Document segment –
•••
Botball Coach Guide

Your Job Isn't to Write the Code

The goal is for the students to understand what their robot is doing and why. When they're stuck, your instinct will be to fix it for them — resist that. Ask questions instead. "What do you think is happening?" is more valuable than pointing at the bug.

That said, don't let them spin indefinitely. A good rule: if students have tried three different ideas and nothing has changed, step in and suggest a new direction. Three attempts is enough to learn from; more than that without progress is just frustrating.

How to Coach a Troubleshooting Session

When something goes wrong, walk them through the same process every time. They'll internalize it.

1. Observe before touching anything. Watch the robot fail. Ask: "What did you expect to happen? What actually happened?" If they can't articulate the difference, they're not ready to fix it.

2. Isolate the problem. Is it mechanical (motor, servo, wiring), sensor-related, or code logic? Have them run the self-test program first if they're unsure. "Let's rule things out one at a time."

3. Form a hypothesis. "What do you think is causing it?" Make them guess. Wrong guesses are fine — they're learning. Then test the guess.
•••
Work instruction 1 –
Set down the part of the Botball coaching guide from "Your Job Isn't" to "They'll internalize it.", word for word.
Work instruction 2 –
Resume the Botball coaching guide right after its last sentence, carrying on in the same style.
The rows that come next are separate material and not part of the coaching guide.

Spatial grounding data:
•••
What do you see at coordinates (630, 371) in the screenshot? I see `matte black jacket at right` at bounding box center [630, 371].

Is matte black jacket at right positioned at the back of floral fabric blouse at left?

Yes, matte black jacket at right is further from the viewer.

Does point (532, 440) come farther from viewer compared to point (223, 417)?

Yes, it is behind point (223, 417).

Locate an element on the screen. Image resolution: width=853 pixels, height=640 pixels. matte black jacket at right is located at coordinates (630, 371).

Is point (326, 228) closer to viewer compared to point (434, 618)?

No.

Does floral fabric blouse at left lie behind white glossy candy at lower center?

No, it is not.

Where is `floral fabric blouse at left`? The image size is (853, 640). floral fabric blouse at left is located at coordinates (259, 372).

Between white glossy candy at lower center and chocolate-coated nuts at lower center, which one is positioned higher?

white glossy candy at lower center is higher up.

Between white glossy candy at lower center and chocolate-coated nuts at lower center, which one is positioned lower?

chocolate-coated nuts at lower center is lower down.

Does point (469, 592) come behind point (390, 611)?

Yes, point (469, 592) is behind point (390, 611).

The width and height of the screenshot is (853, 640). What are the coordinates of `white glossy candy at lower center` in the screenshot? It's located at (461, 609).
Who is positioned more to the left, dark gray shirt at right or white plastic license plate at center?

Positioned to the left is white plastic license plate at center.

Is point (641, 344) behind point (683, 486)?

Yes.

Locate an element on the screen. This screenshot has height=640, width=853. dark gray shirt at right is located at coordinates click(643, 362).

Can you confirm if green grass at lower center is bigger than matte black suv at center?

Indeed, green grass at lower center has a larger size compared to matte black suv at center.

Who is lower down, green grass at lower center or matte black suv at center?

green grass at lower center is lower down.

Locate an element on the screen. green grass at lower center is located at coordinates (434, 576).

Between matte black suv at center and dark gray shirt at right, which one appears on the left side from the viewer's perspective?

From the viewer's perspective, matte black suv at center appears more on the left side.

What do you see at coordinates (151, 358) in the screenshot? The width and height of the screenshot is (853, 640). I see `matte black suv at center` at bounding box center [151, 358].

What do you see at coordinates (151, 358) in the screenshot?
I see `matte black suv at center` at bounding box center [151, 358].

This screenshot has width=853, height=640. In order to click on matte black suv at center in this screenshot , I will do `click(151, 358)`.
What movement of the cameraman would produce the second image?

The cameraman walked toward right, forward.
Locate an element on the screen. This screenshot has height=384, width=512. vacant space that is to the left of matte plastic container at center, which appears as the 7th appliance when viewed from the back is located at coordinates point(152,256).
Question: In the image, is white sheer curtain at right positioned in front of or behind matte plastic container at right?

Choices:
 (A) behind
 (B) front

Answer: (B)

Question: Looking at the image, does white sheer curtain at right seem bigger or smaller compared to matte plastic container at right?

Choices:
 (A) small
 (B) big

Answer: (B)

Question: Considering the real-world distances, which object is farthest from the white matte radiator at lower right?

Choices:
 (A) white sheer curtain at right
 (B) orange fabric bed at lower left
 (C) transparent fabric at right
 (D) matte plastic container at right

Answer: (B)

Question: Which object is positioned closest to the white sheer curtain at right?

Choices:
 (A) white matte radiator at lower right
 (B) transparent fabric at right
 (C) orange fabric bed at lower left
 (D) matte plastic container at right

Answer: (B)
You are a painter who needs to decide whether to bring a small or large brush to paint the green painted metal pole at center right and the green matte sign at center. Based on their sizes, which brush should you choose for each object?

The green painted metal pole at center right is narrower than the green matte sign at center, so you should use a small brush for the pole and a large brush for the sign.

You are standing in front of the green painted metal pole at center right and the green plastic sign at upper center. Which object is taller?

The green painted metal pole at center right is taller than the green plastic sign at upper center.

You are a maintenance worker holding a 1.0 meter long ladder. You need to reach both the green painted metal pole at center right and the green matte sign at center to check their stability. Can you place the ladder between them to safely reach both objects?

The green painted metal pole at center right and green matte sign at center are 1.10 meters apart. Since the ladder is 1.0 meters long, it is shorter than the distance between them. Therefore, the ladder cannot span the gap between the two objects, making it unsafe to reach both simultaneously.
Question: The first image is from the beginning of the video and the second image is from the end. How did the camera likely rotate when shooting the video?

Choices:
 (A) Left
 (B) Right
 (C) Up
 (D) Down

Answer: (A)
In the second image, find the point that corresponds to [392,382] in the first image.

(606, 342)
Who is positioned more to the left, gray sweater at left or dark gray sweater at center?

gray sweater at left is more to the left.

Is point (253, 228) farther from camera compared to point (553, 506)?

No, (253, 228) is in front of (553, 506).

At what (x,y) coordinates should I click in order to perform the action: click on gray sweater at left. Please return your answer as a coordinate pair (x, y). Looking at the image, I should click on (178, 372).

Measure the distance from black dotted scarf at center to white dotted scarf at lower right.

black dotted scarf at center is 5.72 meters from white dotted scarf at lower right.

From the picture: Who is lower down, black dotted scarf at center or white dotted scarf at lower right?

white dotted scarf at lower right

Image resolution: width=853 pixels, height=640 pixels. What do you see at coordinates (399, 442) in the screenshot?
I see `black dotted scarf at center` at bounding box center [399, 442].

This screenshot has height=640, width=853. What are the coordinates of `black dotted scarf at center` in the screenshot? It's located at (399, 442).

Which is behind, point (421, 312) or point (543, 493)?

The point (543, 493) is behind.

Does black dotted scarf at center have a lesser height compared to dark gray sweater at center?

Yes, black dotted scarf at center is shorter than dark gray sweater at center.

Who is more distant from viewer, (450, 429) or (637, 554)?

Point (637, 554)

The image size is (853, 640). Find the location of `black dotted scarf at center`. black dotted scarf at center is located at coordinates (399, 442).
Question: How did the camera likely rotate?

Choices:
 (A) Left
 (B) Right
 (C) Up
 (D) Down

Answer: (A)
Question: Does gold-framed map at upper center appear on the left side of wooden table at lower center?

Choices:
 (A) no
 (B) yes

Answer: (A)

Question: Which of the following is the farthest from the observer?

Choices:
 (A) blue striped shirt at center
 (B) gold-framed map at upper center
•••
Exercise output 1 –
Your Job Isn't to Write the Code

The goal is for the students to understand what their robot is doing and why. When they're stuck, your instinct will be to fix it for them — resist that. Ask questions instead. "What do you think is happening?" is more valuable than pointing at the bug.

That said, don't let them spin indefinitely. A good rule: if students have tried three different ideas and nothing has changed, step in and suggest a new direction. Three attempts is enough to learn from; more than that without progress is just frustrating.

How to Coach a Troubleshooting Session

When something goes wrong, walk them through the same process every time. They'll internalize it.

Exercise output 2 –
4. Change one thing at a time. Students will often change three things at once and then not know what worked. Slow them down. One change, one test, record what happened.

5. Use printf. If they can't see what the robot is thinking, have them print sensor values and motor states. "What does the sensor actually read when the robot is in that position?"

When They're Stuck on Code

They don't know where to start: Help them break it down. "What's the very first thing the robot needs to do in this section?" Get them writing one function at a time.

The code doesn't compile: Read the error with them, out loud. Compiler errors are intimidating but usually specific. Most common issues: missing semicolons, mismatched braces, calling a function before it's defined.

The robot does something unexpected: Ask them to walk you through the code line by line, out loud, and describe what each line should do. They'll often find the bug themselves mid-explanation. (This is called rubber duck debugging — it works.)

Timing is off (robot stops too early or too late): Remind them that msleep timings depend on battery level and surface conditions. If they're relying heavily on time-based movement, encourage them to add encoder or sensor checks.

The sensor threshold seems wrong: Have them print the sensor value in a loop while moving the robot to the exact position where the behavior should change. Then set the threshold to that value, with a small buffer.

Coaching Mecanum Bots Specifically

Mecanum robots are powerful but have a higher coordination cost. A few things to watch for:

• Motor directions matter more. Each wheel needs to spin the right way for strafing and diagonal moves to work. If the bot is spinning instead of strafing, at least one motor direction is flipped. Run the self-test to check each motor in isolation.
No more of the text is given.